17 Eylül 2008 Çarşamba

aklımdan geçenler

-->
-Aklıma üst geçit yaptılar bugün. Törenle açtılar. Artik geçmiyor aklımdan birşey; yakında onu da otobana çevirirler. O zaman hayat yüklü araçlar geçer durur aklımdan. Eskiden çim idi buraları; çilek yemeye gelen çocuklar geçerdi. Onları da ıslah evine kapatmışlar fırından ekmek çaldıkları için.
-Bugün bedenimde zihin engelliler günü. Aklımdan kutlama amaçlı bir korteyj geçiyor. En önde unutkanlıklarım; onların arkasında yaptığım gaflar ve tüm sürç-i lisanlarım yer almakta. Hepsi uygun adımda yürüyüp protokolü selamlamaktalar. Size de selam olsun ey zihin engelime takılıp engel olamadığım sevgili ürünlerim...
-Aklım bitti. Yazılar geçiyor... Kimler rol almış bu aklımda, kimlerin emeği geçmis. Tek tek yazıyor üst üste ve hatta alt alta herkesin ismi. "Casting" diyor gavur insanlar buna. Hic kimseye kastım yoktu, içimden ne geliyorsa onu yaptım gulyabani bey...
-Aklımdan bir tekne geçiyor yelkeni meltem ile dolmuş, bahara doğru yüzen. Bir de peynir kokusu gelmekte güverteden. Ey aklımdan geçen gemi, sen ki lafla mesafe alan peynir yüklü gemi... Geçecek yer mi bulmazsın da akıl sularımı mekan eylersin...
-Yıllar geçiyor aklımdan ve kendisi antika değerini kazanmaya yüz tutuyor şu saniyelerde. İster müsabaka de buna ister zamanın merkez kaç kuvveti...ama aklım, zaman törpüsünde erozyona uğruyor...
-Aklımdan tekerlekli sandalyede yol almakta olan bir maymun geçiyor. Evrimini tamamlamanın verdiği bütün huzur yüzünden okunmakta adeta. Arkasında, evrimin bütün kareleri görünmekte şablon gibi: maymun, maymun-insan, insan, insan-maymun, maymun (tekerlekli sandalyede) aklım, insan olmaktan yorulmuş kendinden geçmiş.maymun olmak ister rüyasında...
-Aklımdan telesekreter kaydı geçiyor: Aradığınız kişilik şu an yaşanılmamaktadır, lütfen daha sonra deneyip tekrar arayınız.
-Zaman gelir geçer hayatımdan, bazen aklıma uğradığı da olur bir soluklanmak için.
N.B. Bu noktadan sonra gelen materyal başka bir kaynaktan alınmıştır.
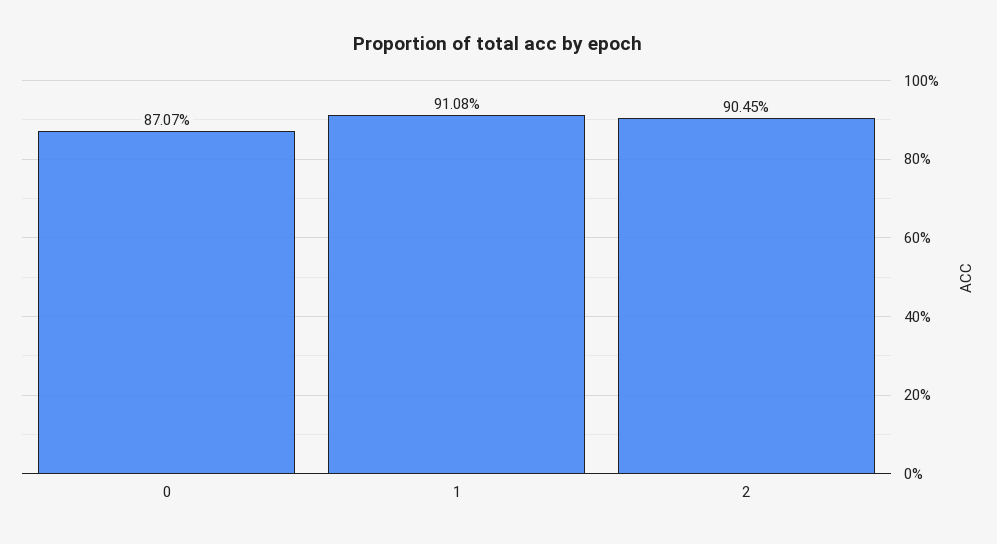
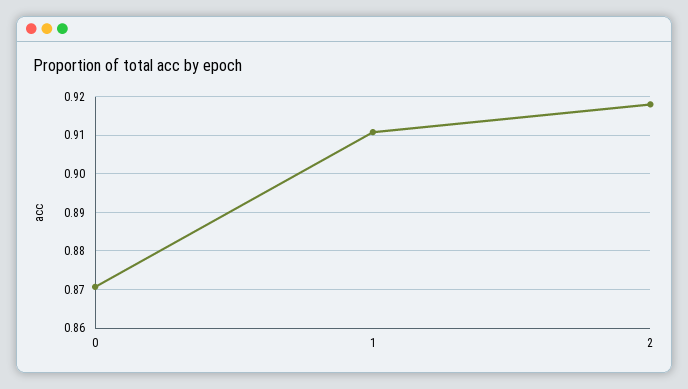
  {
    "0": 0.8707,
    "1": 0.9108,
-   "2": 0.9045
+   "2": 0.918
  }

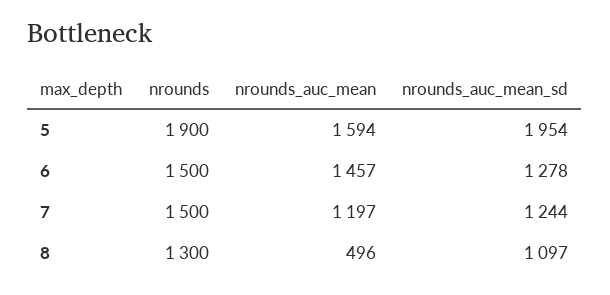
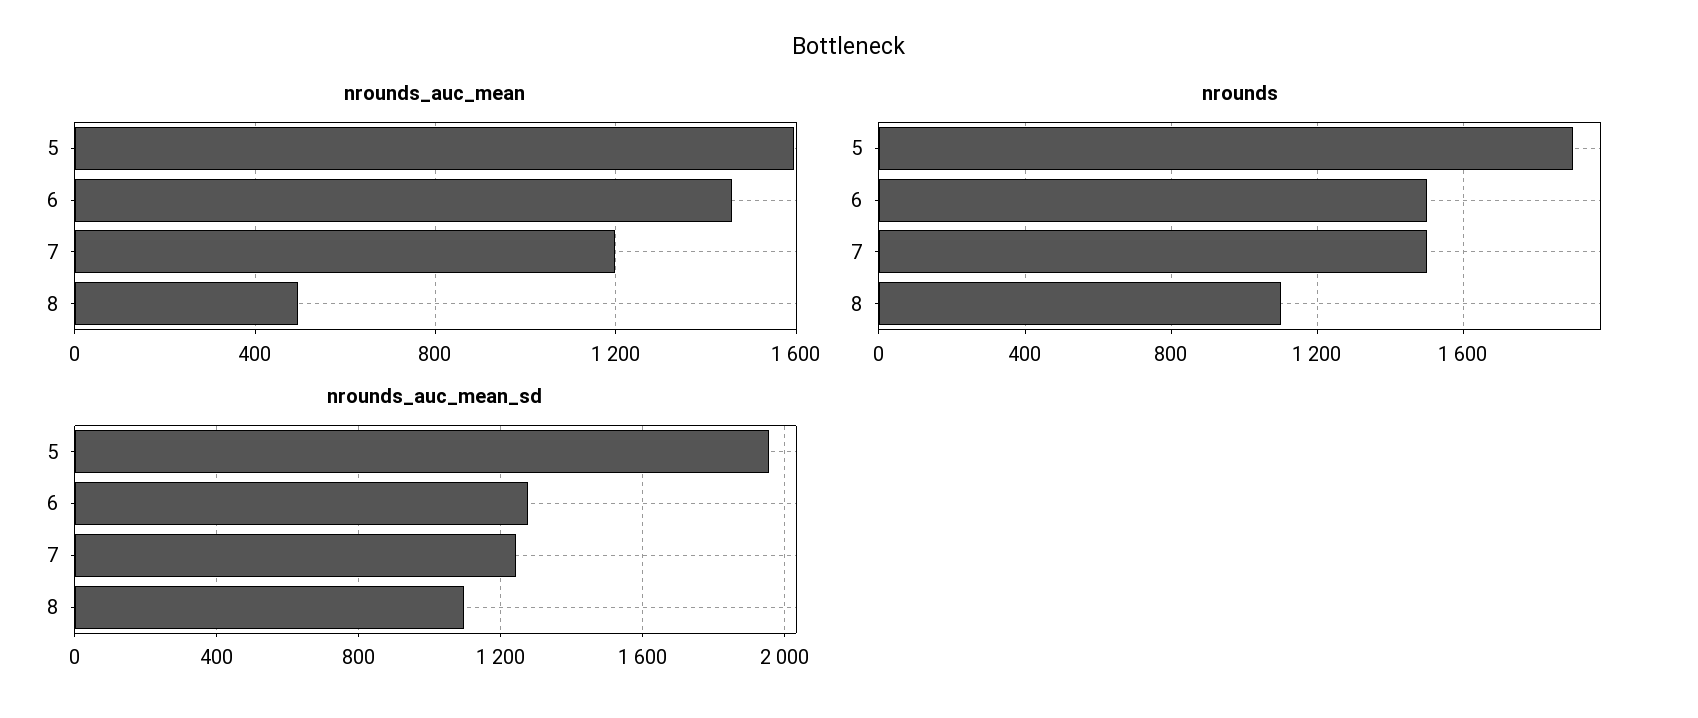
  {
    "nrounds": {
      "5": 1900,
      "6": 1500,
      "7": 1500,
-     "8": 1300
+     "8": 1100
    },
    "nrounds_auc_mean": {
      "5": 1594,
      "6": 1457,
      "7": 1197,
      "8": 496
    },
    "nrounds_auc_mean_sd": {
      "5": 1954,
      "6": 1278,
      "7": 1244,
      "8": 1097
    }
  }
Bir nefes, bir geçim....
-Aklım kendinden geçiyor kendi kendine yaptiği illuzyon gösterisi ile.Bir de içinden tavşan çıksa ya da bir kutuya girse de bir daha çıkmasa...
-Aklım kar yağmış toprak, geçenler tilki misali.Geçenler geçmiş, lakin ne bir iz bırakmışlar ne de bir haber. Ey bu diyarlardan sessiz sedasız geçenler, bir selam vermeden gidenler, benim sizle ne alamadığım ve veremedeğim vardır? Bahar geldiğinde de hudutlarıma sözünüz olacak mıdır?